Eve told us about the “Meaningful High School Diploma Initiative,” which you can read about HERE. The state legislature asked the State Board of Education to develop a better set of graduation requirements, and Eve is one of the people involved in this. They have drafted a new credit framework called “Core 24.” This is from the website:
CORE 24 is based on the following principles:
- Equip everyone: Prepare ALL students for life after high school—in gainful employment, an apprenticeship or postsecondary education. Expect more: Align requirements to meet the increased expectations of the 21st century workforce.
- Provide flexibility: Allow students to customize their education, creating relevance to their interests.
- Give focus: Encourage students to align course work to achieve their future career goals.
- Plan ahead: Emphasize the High School and Beyond Plan to offer students personalized guidance to prepare them for work, postsecondary education, or both.
- Start early: Prepare students to enter high school and create opportunities to meet high school graduation requirements in middle school.
Colleen described the activities of the education group. We attend Board Meetings, get involved in discussions of issues before the Board, and on alternative Thursdays meet to discuss strategies and tactics. Recently we chose to ask the Board for demographic detail of programs, by school building, in programs like AP, IB, and various special ed programs. Several years ago the Federal Way schools put together these data for their district. In one of those odd concatenations of events, the person who put together the data for the Federal Way schools now works for the Tacoma schools, and knows how to do it.
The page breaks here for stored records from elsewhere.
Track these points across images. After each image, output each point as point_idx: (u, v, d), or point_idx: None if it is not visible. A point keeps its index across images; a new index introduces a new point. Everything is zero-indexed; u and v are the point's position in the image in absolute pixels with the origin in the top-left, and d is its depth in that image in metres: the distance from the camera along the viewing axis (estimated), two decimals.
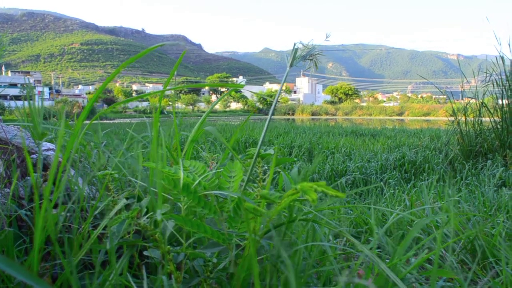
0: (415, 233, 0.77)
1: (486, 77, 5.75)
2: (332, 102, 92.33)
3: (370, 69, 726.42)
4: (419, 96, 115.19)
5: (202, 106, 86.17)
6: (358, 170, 5.37)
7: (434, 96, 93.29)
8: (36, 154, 1.39)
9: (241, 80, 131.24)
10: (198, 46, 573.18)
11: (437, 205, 2.53)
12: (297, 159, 6.40)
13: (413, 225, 1.97)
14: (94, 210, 0.96)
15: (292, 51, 0.88)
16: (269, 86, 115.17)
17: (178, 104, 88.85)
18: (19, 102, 2.37)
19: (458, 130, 5.60)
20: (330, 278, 0.93)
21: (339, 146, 7.82)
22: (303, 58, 0.90)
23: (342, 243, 1.75)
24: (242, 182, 0.88)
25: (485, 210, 2.50)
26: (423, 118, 51.15)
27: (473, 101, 5.87)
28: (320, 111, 70.76)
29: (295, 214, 0.82)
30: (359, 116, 63.95)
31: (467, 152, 5.43)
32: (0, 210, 1.02)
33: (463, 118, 5.65)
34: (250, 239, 0.60)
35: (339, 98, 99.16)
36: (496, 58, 5.60)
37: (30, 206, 1.10)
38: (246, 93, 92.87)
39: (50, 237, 0.81)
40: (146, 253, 0.84)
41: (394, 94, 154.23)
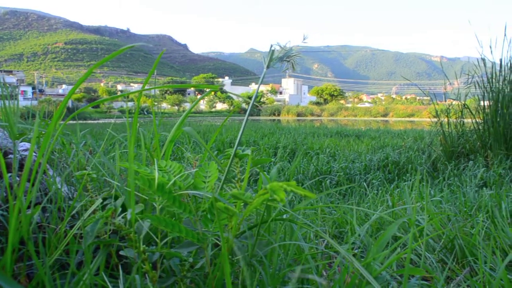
0: (391, 233, 0.78)
1: (468, 79, 5.83)
2: (317, 103, 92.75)
3: (355, 70, 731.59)
4: (404, 97, 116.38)
5: (188, 106, 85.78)
6: (342, 170, 5.40)
7: (418, 97, 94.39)
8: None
9: (226, 80, 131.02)
10: (184, 46, 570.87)
11: (418, 205, 2.56)
12: (274, 159, 6.41)
13: (388, 225, 1.99)
14: (71, 210, 0.96)
15: (269, 53, 0.89)
16: (254, 87, 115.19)
17: (164, 104, 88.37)
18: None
19: (441, 131, 5.68)
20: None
21: (324, 146, 7.86)
22: (280, 59, 0.90)
23: (324, 243, 1.77)
24: (219, 182, 0.88)
25: (465, 210, 2.53)
26: (408, 119, 51.68)
27: (455, 102, 5.95)
28: (305, 112, 70.99)
29: (274, 214, 0.83)
30: (344, 117, 64.32)
31: (450, 153, 5.50)
32: None
33: (446, 120, 5.73)
34: (222, 239, 0.60)
35: (325, 99, 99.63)
36: (477, 61, 5.69)
37: (6, 206, 1.09)
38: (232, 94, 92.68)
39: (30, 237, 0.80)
40: (122, 252, 0.84)
41: (379, 95, 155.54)
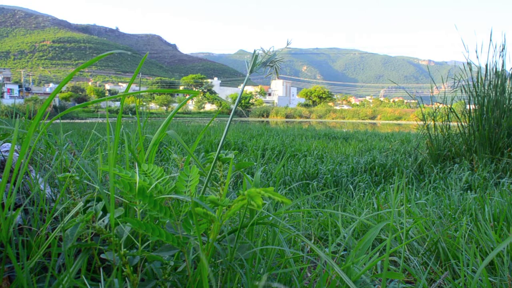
0: (372, 237, 0.78)
1: (455, 83, 5.90)
2: (306, 105, 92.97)
3: (343, 73, 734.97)
4: (391, 100, 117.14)
5: (176, 106, 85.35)
6: (329, 172, 5.42)
7: (405, 100, 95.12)
8: None
9: (215, 81, 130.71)
10: (173, 47, 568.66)
11: (403, 208, 2.58)
12: (262, 161, 6.41)
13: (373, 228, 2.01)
14: (53, 213, 0.95)
15: (252, 58, 0.89)
16: (244, 88, 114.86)
17: (152, 104, 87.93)
18: None
19: (427, 134, 5.73)
20: (291, 279, 0.95)
21: (312, 149, 7.88)
22: (264, 64, 0.90)
23: (310, 246, 1.77)
24: (202, 185, 0.88)
25: (450, 213, 2.56)
26: (395, 122, 52.04)
27: (442, 106, 6.01)
28: (294, 114, 71.10)
29: (257, 217, 0.83)
30: (333, 119, 64.57)
31: (436, 156, 5.55)
32: None
33: (432, 123, 5.79)
34: (200, 243, 0.60)
35: (313, 101, 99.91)
36: (464, 65, 5.75)
37: None
38: (221, 94, 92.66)
39: (11, 239, 0.79)
40: (103, 256, 0.83)
41: (367, 98, 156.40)
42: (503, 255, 1.61)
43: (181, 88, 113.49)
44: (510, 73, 5.47)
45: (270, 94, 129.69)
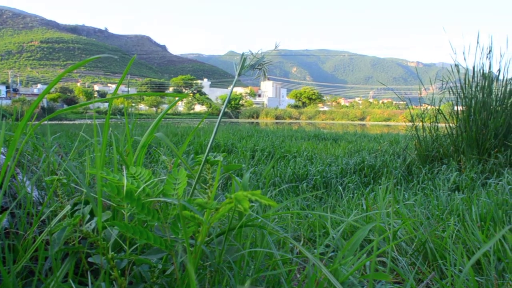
0: (360, 238, 0.79)
1: (443, 84, 5.96)
2: (296, 106, 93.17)
3: (333, 74, 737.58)
4: (381, 101, 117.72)
5: (166, 107, 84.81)
6: (319, 174, 5.44)
7: (394, 102, 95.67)
8: None
9: (205, 82, 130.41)
10: (163, 47, 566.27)
11: (392, 209, 2.60)
12: (252, 162, 6.42)
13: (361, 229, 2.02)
14: (40, 216, 0.94)
15: (240, 60, 0.89)
16: (233, 89, 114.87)
17: (142, 105, 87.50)
18: None
19: (416, 135, 5.77)
20: (279, 281, 0.95)
21: (301, 150, 7.90)
22: (252, 67, 0.91)
23: (299, 248, 1.78)
24: (191, 188, 0.88)
25: (437, 213, 2.58)
26: (384, 123, 52.37)
27: (430, 107, 6.07)
28: (284, 115, 71.24)
29: (246, 219, 0.83)
30: (322, 120, 64.80)
31: (424, 157, 5.59)
32: None
33: (421, 124, 5.83)
34: (187, 246, 0.60)
35: (303, 103, 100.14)
36: (451, 67, 5.81)
37: None
38: (211, 95, 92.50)
39: None
40: (91, 259, 0.83)
41: (356, 99, 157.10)
42: (490, 255, 1.63)
43: (170, 89, 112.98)
44: (497, 75, 5.53)
45: (260, 95, 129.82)
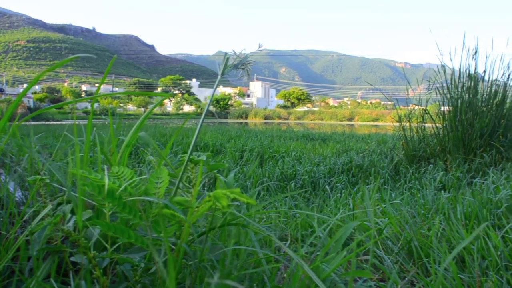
0: (343, 236, 0.79)
1: (430, 85, 6.02)
2: (284, 107, 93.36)
3: (322, 74, 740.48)
4: (369, 102, 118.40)
5: (150, 108, 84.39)
6: (307, 174, 5.46)
7: (382, 102, 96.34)
8: None
9: (194, 82, 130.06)
10: (151, 47, 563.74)
11: (378, 208, 2.62)
12: (241, 162, 6.42)
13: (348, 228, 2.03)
14: (22, 216, 0.94)
15: (223, 60, 0.90)
16: (222, 89, 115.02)
17: (130, 105, 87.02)
18: None
19: (403, 135, 5.82)
20: (263, 279, 0.95)
21: (290, 150, 7.92)
22: (235, 67, 0.91)
23: (286, 246, 1.79)
24: (173, 187, 0.88)
25: (423, 212, 2.60)
26: (372, 123, 52.68)
27: (417, 108, 6.13)
28: (273, 115, 71.30)
29: (229, 218, 0.84)
30: (311, 120, 64.98)
31: (411, 156, 5.64)
32: None
33: (408, 124, 5.88)
34: (167, 245, 0.60)
35: (292, 103, 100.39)
36: (438, 68, 5.87)
37: None
38: (200, 96, 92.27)
39: None
40: (72, 259, 0.83)
41: (345, 99, 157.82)
42: (474, 252, 1.65)
43: (159, 89, 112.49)
44: (483, 75, 5.60)
45: (249, 96, 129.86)
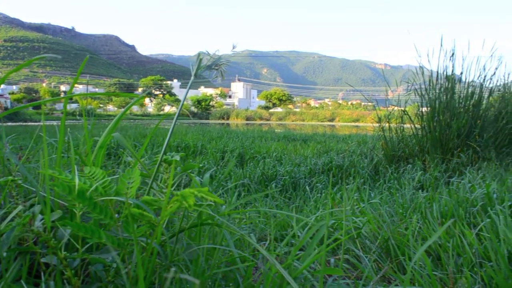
0: (318, 235, 0.80)
1: (409, 86, 6.11)
2: (266, 107, 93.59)
3: (303, 76, 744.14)
4: (350, 103, 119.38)
5: (135, 109, 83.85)
6: (287, 174, 5.48)
7: (363, 103, 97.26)
8: None
9: (175, 83, 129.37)
10: (132, 48, 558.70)
11: (357, 208, 2.65)
12: (222, 163, 6.41)
13: (328, 227, 2.05)
14: None
15: (196, 61, 0.90)
16: (204, 90, 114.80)
17: (110, 106, 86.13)
18: None
19: (383, 136, 5.89)
20: (237, 278, 0.96)
21: (271, 151, 7.94)
22: (209, 67, 0.91)
23: (266, 245, 1.79)
24: (149, 188, 0.88)
25: (401, 211, 2.64)
26: (353, 124, 53.16)
27: (396, 108, 6.21)
28: (254, 116, 71.40)
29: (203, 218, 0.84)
30: (293, 121, 65.25)
31: (390, 156, 5.71)
32: None
33: (387, 125, 5.95)
34: (136, 244, 0.60)
35: (273, 104, 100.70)
36: (416, 69, 5.96)
37: None
38: (181, 96, 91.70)
39: None
40: (44, 259, 0.82)
41: (326, 100, 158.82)
42: (449, 249, 1.68)
43: (140, 90, 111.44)
44: (460, 77, 5.70)
45: (230, 97, 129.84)
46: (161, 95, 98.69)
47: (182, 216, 0.75)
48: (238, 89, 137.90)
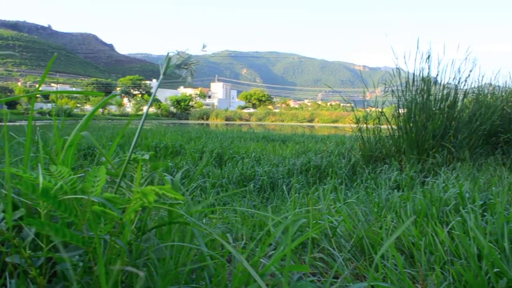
0: (289, 234, 0.81)
1: (386, 88, 6.20)
2: (246, 108, 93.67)
3: (283, 76, 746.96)
4: (329, 103, 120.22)
5: (113, 109, 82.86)
6: (266, 174, 5.49)
7: (342, 104, 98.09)
8: None
9: (154, 83, 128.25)
10: (110, 47, 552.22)
11: (332, 207, 2.67)
12: (200, 163, 6.40)
13: (305, 227, 2.07)
14: None
15: (165, 60, 0.90)
16: (183, 90, 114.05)
17: (88, 106, 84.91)
18: None
19: (360, 136, 5.95)
20: (210, 276, 0.96)
21: (250, 151, 7.94)
22: (178, 67, 0.91)
23: (242, 245, 1.80)
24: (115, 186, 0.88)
25: (376, 210, 2.68)
26: (332, 124, 53.61)
27: (374, 109, 6.29)
28: (234, 116, 71.39)
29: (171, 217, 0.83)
30: (272, 122, 65.45)
31: (368, 157, 5.77)
32: None
33: (365, 126, 6.03)
34: (97, 242, 0.60)
35: (253, 104, 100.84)
36: (393, 71, 6.05)
37: None
38: (160, 97, 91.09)
39: None
40: (8, 259, 0.80)
41: (305, 101, 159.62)
42: (422, 247, 1.71)
43: (118, 89, 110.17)
44: (435, 79, 5.81)
45: (210, 97, 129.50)
46: (139, 95, 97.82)
47: (147, 214, 0.74)
48: (217, 89, 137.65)
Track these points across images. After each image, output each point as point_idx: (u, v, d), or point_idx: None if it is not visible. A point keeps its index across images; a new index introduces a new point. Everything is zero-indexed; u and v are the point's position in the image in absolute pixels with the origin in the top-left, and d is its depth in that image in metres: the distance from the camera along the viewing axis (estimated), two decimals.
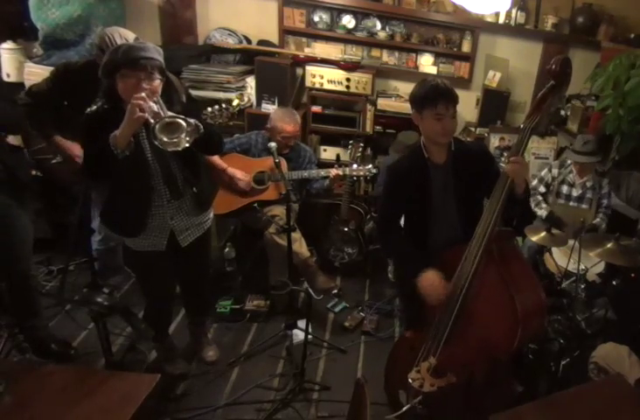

We suspect that AP and IB programs dramatically underrepresent African American children, and that special ed programs dramatically overrepresent them.
As a side note: The HB2722 group is strongly suggesting the publication of such data.
We broke into small groups to consider action items related to these initiatives.
One group came up with the following:
Run a candidate for school board, be thoughtful about how the education group links with the Conversation and with other groups (the Ed Group should be a leader of where the Conversation should go), perhaps focus the Conversation on education issues for several months or until a goal is achieved; develop an approach to identify particular children and help them succeed; perhaps develop a model of what a good school looks like, by constructing it; and maybe take over one or all of the schools that are within a year of failing the AYP standards; perhaps develop an affiliation with the school district (precedents include the Tacoma Urban League Academy and the Tacoma School of the Arts.
Another group came up with the following:
The data that we are uncovering needs to be seen by a lot of people; something like a Town Hall, for students, for parents, to discuss this type of thing, and we could make recordings of them to encourage growth of such initiatives; in every school there should be some kind of person that has links to student families; each of us could think about the communities we are connected with, and find ways to connect them with our efforts.